**TASK INSTRUCTIONS:**
Only one stretch of the data below should be repeated: the lines from the line containing "19: (13, 25, 0.70)" through the line containing "31: (51, 330, 0.74)", inclusive, exactly as they are.

Saved entries:
____

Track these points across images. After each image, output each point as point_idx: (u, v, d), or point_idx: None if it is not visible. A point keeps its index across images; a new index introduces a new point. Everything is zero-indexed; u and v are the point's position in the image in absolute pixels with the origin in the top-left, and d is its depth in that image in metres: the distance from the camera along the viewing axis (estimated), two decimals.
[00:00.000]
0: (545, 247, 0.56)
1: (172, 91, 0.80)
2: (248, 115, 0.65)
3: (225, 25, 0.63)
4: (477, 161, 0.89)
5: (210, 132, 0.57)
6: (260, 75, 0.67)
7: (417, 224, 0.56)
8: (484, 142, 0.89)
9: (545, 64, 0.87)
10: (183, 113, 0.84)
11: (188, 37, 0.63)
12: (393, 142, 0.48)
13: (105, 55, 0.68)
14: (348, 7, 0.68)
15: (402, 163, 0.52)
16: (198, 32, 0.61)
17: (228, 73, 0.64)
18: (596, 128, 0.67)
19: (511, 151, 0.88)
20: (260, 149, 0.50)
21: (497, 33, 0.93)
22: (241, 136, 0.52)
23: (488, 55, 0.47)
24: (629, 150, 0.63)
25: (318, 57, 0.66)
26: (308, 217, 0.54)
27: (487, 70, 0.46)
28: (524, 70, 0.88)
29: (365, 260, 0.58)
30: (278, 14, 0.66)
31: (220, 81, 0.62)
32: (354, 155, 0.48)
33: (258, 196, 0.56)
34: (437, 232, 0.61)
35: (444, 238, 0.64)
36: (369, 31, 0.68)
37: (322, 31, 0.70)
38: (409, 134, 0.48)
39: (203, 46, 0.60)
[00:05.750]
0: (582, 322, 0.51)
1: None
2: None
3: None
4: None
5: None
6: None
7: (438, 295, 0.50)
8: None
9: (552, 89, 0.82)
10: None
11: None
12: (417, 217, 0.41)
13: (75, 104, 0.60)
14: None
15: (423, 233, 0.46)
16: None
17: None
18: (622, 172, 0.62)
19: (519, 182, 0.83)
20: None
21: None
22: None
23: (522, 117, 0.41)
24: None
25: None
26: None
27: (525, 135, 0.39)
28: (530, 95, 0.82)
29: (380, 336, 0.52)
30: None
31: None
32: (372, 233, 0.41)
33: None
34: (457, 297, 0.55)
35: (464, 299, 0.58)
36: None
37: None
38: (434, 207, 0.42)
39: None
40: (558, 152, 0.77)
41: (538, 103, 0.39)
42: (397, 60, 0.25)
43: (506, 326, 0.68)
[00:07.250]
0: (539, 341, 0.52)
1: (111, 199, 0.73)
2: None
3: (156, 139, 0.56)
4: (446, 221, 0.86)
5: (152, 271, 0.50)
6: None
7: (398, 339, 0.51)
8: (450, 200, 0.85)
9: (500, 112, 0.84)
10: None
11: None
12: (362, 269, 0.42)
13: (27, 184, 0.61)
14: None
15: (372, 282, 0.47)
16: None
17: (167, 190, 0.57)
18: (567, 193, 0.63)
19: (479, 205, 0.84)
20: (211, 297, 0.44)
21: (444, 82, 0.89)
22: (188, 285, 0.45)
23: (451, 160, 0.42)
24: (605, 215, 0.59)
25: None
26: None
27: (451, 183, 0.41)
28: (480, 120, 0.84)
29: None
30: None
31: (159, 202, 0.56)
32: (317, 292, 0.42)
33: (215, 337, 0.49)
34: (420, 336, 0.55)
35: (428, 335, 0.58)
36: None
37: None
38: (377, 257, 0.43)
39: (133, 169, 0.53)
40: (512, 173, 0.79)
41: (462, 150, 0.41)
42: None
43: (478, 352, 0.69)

____

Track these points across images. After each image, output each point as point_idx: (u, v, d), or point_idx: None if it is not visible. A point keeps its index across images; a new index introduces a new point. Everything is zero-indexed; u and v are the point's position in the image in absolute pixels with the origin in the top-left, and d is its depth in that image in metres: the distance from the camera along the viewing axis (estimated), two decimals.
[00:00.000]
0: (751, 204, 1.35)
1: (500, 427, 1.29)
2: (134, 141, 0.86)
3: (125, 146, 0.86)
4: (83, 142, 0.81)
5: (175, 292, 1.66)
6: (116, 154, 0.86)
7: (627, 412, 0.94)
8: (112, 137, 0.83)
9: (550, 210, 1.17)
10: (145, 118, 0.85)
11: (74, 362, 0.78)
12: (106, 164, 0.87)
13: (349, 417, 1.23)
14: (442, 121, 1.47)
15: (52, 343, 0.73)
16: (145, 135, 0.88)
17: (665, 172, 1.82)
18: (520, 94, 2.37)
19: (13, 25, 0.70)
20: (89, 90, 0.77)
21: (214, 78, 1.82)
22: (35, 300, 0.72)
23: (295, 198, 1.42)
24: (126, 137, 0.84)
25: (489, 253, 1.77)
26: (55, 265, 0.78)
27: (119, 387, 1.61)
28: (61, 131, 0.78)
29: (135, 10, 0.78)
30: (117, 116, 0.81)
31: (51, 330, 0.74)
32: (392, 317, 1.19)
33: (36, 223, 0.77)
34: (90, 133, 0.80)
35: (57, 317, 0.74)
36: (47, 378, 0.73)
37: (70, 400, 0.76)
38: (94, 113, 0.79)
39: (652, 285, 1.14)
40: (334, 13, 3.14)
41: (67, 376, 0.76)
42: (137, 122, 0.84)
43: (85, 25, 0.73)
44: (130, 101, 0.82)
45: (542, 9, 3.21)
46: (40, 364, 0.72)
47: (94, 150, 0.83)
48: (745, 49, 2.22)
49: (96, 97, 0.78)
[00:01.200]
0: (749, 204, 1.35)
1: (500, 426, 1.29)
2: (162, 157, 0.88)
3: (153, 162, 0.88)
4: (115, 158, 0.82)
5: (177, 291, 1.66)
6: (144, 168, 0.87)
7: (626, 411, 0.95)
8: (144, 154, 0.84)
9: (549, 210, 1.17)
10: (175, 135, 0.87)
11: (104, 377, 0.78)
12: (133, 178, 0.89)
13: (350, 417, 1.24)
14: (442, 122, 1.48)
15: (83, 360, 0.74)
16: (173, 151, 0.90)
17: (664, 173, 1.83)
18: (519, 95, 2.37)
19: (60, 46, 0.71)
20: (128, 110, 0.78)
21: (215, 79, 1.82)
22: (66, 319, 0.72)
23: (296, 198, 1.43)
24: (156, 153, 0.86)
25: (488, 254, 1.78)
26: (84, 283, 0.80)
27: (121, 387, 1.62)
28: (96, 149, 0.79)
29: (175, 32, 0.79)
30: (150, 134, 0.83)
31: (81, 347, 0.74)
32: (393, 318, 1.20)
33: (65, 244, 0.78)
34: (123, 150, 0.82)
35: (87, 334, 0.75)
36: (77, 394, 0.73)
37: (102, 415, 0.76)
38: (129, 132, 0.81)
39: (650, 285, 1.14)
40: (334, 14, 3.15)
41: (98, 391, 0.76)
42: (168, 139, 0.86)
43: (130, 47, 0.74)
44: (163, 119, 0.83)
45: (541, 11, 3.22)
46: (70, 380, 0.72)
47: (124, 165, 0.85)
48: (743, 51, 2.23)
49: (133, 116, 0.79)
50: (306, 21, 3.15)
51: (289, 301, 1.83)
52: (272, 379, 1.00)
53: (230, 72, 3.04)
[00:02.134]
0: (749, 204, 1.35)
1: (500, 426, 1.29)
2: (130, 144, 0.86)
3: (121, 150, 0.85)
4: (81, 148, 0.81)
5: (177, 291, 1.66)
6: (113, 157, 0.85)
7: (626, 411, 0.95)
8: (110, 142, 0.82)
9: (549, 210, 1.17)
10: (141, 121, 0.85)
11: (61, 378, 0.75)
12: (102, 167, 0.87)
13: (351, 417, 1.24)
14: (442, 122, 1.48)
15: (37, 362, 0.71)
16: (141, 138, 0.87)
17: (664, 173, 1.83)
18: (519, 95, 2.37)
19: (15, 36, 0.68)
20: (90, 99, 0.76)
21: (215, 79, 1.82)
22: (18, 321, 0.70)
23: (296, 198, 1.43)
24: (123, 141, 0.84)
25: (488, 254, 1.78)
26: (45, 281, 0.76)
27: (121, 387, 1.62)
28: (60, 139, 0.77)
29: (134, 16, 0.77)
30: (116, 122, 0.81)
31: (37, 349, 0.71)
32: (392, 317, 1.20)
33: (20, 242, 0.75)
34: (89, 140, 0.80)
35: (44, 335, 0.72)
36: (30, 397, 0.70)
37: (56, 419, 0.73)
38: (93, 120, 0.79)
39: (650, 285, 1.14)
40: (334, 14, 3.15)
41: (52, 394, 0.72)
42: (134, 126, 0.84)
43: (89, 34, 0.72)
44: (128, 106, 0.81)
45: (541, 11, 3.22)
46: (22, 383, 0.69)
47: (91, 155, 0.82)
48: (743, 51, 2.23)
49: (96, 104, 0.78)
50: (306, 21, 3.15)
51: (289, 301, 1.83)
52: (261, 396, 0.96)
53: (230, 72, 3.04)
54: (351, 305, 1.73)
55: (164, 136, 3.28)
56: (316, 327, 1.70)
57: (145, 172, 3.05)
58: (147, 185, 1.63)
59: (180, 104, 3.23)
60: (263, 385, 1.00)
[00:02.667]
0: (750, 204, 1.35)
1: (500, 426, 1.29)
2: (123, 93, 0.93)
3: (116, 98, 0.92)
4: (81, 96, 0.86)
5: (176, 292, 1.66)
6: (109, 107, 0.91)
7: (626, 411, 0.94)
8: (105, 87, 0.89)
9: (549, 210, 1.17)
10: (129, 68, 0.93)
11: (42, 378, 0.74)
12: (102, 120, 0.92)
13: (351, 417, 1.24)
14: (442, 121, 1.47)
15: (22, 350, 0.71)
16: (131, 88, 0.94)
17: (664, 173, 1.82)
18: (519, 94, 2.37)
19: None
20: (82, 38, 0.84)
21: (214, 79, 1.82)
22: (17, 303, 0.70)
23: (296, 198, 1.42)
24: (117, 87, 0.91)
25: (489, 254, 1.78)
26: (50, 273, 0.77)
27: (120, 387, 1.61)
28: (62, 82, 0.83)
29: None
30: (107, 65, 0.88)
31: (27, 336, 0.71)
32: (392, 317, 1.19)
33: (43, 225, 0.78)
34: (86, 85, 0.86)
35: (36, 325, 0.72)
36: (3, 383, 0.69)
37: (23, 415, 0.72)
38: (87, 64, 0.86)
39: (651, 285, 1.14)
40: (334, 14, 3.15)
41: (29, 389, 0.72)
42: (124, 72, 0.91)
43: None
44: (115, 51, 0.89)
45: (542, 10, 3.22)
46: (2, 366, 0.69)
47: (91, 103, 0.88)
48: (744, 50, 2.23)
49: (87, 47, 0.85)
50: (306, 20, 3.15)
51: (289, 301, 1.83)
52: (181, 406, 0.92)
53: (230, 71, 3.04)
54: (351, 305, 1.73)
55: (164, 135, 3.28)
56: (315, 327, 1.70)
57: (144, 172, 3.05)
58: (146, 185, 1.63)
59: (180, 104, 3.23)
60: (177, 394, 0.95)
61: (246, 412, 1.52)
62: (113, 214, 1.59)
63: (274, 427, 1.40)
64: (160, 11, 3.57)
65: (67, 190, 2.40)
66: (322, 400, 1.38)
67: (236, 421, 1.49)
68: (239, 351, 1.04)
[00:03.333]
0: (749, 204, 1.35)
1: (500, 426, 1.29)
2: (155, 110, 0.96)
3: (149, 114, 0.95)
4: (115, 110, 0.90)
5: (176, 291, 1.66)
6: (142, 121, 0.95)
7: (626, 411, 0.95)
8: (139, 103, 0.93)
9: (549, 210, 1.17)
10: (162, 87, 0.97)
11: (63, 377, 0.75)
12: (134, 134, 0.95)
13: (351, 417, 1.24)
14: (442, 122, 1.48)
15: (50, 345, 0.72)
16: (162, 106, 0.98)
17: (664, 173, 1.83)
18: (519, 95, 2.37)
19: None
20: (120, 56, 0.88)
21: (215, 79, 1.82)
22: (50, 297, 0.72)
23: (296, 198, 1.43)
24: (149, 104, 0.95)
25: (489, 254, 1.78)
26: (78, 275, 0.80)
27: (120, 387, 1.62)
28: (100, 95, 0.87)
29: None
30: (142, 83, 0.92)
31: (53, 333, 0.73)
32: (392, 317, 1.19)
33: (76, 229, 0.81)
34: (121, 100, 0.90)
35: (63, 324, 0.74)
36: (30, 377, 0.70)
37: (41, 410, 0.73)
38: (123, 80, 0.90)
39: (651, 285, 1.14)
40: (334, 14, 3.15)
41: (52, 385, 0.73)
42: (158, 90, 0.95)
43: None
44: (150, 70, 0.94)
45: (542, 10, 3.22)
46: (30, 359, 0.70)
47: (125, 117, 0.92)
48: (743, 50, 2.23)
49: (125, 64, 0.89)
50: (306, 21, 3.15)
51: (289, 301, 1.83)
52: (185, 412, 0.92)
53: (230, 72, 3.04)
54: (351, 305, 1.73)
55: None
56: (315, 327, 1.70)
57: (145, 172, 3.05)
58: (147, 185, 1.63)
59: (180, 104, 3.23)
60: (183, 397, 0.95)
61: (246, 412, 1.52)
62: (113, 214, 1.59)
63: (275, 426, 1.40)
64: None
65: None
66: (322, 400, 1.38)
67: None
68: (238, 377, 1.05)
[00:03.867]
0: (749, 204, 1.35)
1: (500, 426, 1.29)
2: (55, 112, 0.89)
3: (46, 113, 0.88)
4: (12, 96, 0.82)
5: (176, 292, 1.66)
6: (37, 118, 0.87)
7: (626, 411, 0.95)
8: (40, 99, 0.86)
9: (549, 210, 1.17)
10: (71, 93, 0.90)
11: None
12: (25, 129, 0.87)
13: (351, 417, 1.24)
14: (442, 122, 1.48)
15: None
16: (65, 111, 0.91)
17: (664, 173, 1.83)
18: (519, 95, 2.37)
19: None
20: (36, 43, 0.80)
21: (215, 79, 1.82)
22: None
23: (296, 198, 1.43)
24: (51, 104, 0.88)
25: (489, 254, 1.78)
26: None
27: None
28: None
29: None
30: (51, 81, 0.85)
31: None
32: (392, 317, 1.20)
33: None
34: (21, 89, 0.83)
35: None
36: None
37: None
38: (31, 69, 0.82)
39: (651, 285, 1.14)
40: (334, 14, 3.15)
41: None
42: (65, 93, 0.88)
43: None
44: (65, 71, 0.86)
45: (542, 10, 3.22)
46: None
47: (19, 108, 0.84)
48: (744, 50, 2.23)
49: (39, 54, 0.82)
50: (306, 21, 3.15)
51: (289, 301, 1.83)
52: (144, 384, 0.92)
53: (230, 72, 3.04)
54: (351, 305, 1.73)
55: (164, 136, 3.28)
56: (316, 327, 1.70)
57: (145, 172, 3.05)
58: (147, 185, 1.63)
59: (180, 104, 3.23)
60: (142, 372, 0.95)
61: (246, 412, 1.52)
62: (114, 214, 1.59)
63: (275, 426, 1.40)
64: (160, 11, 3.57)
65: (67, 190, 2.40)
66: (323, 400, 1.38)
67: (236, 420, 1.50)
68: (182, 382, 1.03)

____

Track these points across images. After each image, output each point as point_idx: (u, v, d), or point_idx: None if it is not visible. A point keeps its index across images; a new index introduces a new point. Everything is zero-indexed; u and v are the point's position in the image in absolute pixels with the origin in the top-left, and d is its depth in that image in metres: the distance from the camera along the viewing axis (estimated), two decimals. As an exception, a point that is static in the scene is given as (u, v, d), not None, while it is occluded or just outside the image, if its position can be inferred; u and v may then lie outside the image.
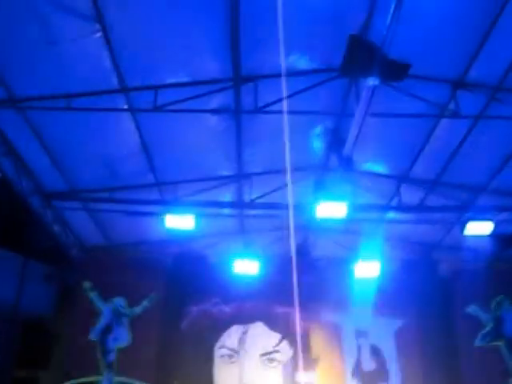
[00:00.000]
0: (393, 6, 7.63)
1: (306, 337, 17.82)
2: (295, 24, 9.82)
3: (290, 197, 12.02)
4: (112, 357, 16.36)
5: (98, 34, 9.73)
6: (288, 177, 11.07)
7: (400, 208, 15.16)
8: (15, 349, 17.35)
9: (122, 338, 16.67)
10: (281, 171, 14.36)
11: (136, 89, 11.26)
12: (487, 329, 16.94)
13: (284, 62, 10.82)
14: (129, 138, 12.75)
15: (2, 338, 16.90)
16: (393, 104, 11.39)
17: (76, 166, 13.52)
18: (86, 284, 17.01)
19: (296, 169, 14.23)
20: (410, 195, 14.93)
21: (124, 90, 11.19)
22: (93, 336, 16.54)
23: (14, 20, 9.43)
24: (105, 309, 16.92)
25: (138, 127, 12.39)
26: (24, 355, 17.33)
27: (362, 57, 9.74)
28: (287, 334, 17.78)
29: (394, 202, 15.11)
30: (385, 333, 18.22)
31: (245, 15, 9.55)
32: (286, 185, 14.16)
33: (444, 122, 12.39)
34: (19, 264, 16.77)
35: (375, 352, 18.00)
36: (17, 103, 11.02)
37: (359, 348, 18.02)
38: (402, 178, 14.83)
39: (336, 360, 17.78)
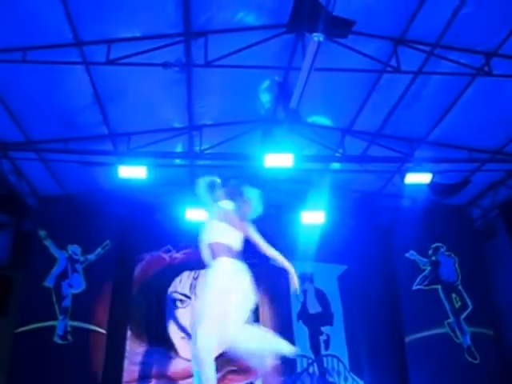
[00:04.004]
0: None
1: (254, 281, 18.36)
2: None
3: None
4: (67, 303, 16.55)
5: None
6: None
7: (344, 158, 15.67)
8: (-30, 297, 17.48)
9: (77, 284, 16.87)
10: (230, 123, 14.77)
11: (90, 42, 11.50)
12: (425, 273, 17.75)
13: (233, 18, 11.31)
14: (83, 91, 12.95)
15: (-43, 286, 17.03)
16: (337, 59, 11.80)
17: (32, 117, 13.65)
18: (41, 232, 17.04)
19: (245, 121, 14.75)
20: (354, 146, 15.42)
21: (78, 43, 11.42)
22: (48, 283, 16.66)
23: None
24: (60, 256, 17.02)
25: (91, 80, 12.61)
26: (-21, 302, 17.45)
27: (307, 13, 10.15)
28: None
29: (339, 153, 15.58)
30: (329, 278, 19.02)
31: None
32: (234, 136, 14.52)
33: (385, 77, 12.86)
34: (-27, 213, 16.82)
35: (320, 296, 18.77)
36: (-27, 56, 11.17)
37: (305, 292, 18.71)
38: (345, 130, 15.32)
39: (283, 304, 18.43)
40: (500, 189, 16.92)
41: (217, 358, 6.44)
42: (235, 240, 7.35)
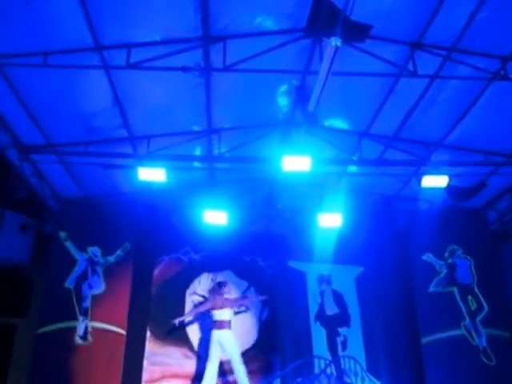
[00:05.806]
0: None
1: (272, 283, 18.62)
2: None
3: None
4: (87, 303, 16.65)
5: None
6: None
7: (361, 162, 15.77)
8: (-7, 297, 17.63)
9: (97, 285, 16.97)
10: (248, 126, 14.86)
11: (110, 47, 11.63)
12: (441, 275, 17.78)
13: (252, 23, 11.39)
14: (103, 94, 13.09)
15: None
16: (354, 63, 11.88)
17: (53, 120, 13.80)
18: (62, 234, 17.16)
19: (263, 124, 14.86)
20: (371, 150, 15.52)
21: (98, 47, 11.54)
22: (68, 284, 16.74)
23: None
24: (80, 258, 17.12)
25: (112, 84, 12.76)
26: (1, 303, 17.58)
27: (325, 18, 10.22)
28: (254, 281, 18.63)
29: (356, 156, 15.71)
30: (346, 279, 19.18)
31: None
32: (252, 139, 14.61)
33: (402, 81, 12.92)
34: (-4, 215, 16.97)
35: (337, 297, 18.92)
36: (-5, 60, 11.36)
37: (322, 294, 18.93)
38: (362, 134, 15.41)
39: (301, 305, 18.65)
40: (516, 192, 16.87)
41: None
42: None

____

**EXPECTED ANSWER:**
19: (13, 25, 0.70)
20: (89, 90, 0.77)
21: (214, 78, 1.82)
22: (35, 300, 0.72)
23: (295, 198, 1.42)
24: (126, 137, 0.84)
25: (489, 253, 1.77)
26: (55, 265, 0.78)
27: (119, 387, 1.61)
28: (61, 131, 0.78)
29: (135, 10, 0.78)
30: (117, 116, 0.81)
31: (51, 330, 0.74)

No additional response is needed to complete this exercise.